As soon as Arabs started using the internet their rulers started hankering after ways to control it – almost invariably making themselves look silly and out-of-touch in the process.
Saudi Arabia, as might be expected, was one of the front-runners in internet paranoia and the kingdom's first rules for internet usersin 2001 were a classic of the genre. Among many other things, the public were forbidden from even looking at web pages containing "subversive ideas".
Now, more than a decade later – and undeterred by all the previous failed attempts – Khalifa bin Zayed Al Nahyan, president of the UAE, has issued Federal Legal Decree No 5, described as "the most detailed piece of legislation" ever promulgated in the Gulf on the subject of "cyber crimes".

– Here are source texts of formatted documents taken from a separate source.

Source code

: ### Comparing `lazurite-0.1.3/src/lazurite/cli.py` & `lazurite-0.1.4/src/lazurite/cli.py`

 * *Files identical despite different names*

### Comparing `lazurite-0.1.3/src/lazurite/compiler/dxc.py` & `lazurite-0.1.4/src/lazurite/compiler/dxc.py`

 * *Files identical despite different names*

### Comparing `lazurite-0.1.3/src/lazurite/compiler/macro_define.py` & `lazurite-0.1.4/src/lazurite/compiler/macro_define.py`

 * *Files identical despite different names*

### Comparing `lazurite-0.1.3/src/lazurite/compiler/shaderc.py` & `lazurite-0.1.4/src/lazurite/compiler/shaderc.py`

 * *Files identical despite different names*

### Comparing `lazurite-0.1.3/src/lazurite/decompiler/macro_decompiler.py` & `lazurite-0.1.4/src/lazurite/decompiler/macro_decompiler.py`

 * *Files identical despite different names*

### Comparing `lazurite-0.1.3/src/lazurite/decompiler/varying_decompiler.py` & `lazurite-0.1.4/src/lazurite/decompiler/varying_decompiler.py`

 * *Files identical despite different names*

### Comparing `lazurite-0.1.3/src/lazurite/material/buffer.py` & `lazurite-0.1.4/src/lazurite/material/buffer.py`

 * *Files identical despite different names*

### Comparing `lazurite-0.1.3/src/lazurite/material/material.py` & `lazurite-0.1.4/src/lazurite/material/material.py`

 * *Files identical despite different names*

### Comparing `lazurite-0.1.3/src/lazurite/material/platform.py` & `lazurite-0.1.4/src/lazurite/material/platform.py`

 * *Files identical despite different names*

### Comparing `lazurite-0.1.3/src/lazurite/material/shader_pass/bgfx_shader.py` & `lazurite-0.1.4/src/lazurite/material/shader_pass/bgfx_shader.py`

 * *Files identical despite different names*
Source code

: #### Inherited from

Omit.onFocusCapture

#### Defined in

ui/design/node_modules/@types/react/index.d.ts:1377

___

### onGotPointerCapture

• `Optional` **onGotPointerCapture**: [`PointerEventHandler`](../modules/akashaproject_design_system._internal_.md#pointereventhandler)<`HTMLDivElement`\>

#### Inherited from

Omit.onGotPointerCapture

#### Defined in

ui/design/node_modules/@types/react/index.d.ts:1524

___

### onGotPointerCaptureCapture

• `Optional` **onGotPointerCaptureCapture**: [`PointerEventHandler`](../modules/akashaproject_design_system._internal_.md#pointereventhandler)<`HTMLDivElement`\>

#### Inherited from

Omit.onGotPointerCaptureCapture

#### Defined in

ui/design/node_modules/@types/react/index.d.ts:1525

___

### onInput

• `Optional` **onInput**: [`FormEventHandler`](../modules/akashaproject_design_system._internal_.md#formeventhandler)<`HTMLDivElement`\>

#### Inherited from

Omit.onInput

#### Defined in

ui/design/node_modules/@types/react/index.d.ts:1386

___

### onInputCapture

Ali al-Jarman, a partner in the Dubai law firm Prestige Advocates,enthuses about it in The National. "This new law has managed to encompass everything needed to safeguard against the possible violations that can take place in this rapidly evolving technology," he is quoted as saying.
Gulf News describes the new law point by point (Arabic versionhere) but it can be summarised very simply by saying that use of the internet for anything the authorities happen to dislike can land you in jail.
For example, it is an imprisonable offence to "call for the engagement in or the promotion of sins" or to "call for demonstrations, marches and similar activities without a licence being obtained in advance".
Offenders can also be detained for unlimited periods in "a rehabilitation centre or a treatment facility".
One effect of the decree is to ban online political dissent. It forbids the use of "information technology" to "deride or to damage the reputation or the stature of the state or any of its institutions, its President, the Vice President, any of the Rulers of the emirates, their Crown Princes, the Deputy Rulers, the national flag, the national anthem, the emblem of the state or any of its symbols," along with anything that might damage "social peace".
This includes cartoons that pose "threats" to the "highest interests" of the state.
It is also a crime to provide, via information technology, "inaccurate or incorrect information" that might harm the "reputation and stature" of the state.
Of course, laws such as this reflect a more generalised problem with legislation in authoritarian states. Decrees are issued from on high without much public scrutiny or prior debate – and the result is unrealistic provisions that are impossible to enforce, along with sloppy drafting that leaves judges free to interpret the rules more or less as they like.
There is often an implicit assumption, too, that the internet is somehow special and distinct from everyday life. This can be seen in the new UAE law which also legislates against using the internet for unauthorised trade in firearms, human trafficking, terrorism, invasion of privacy, etc, etc.
There is no need for that. Existing laws ought to cover trade in firearms, human trafficking, terrorism and the like, regardless of whether the internet is involved or not.
Ultimately, laws are useless unless there is compliance by the public – and this one is likely to be widely flouted, bringing ridicule upon its Canute-like authors. As one comment on Twitter put it:
"UAEs new internet law basically bans the internet. It would be scary, if the UAE was actually ruled by law."